→ WHAT YOU SHOULD DO
Update the records from their beginning through the line containing "1L0 0V264L8 240L51" by replacing "land cover" with "ground cover", leaving all else unchanged, and return only those lines.

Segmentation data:
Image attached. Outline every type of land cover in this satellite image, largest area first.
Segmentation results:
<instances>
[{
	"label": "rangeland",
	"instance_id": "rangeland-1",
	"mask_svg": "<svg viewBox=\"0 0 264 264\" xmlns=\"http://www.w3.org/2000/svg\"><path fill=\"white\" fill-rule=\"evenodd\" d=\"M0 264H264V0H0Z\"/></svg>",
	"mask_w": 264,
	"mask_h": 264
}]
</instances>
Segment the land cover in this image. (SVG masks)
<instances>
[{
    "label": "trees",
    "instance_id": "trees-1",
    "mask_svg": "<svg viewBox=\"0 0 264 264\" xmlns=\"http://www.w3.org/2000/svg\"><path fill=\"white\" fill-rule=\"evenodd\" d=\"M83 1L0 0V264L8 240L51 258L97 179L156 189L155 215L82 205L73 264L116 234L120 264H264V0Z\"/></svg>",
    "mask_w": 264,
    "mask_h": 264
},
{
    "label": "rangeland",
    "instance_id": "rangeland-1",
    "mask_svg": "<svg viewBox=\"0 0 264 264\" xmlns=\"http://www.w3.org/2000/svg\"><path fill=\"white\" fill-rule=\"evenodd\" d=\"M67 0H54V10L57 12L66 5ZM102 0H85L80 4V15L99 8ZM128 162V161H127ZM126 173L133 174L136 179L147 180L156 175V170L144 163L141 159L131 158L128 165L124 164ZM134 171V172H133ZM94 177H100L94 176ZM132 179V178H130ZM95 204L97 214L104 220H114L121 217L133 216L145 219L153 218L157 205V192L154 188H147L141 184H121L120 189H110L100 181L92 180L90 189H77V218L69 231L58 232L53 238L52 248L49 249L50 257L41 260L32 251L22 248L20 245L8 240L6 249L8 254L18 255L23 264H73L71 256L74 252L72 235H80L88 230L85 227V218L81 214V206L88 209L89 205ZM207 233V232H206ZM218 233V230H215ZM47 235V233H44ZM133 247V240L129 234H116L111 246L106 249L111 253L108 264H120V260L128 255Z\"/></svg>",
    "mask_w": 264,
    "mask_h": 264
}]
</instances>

→ TASK OUTPUT
Image attached. Outline every type of ground cover in this satellite image, largest area first.
Segmentation results:
<instances>
[{
	"label": "rangeland",
	"instance_id": "rangeland-1",
	"mask_svg": "<svg viewBox=\"0 0 264 264\" xmlns=\"http://www.w3.org/2000/svg\"><path fill=\"white\" fill-rule=\"evenodd\" d=\"M0 264H264V0H0Z\"/></svg>",
	"mask_w": 264,
	"mask_h": 264
}]
</instances>
Segment the ground cover in this image. (SVG masks)
<instances>
[{
    "label": "trees",
    "instance_id": "trees-1",
    "mask_svg": "<svg viewBox=\"0 0 264 264\" xmlns=\"http://www.w3.org/2000/svg\"><path fill=\"white\" fill-rule=\"evenodd\" d=\"M83 1L0 0V264L8 240L51 258L97 179L156 189L155 215L82 205L73 264L116 234L120 264H264V0Z\"/></svg>",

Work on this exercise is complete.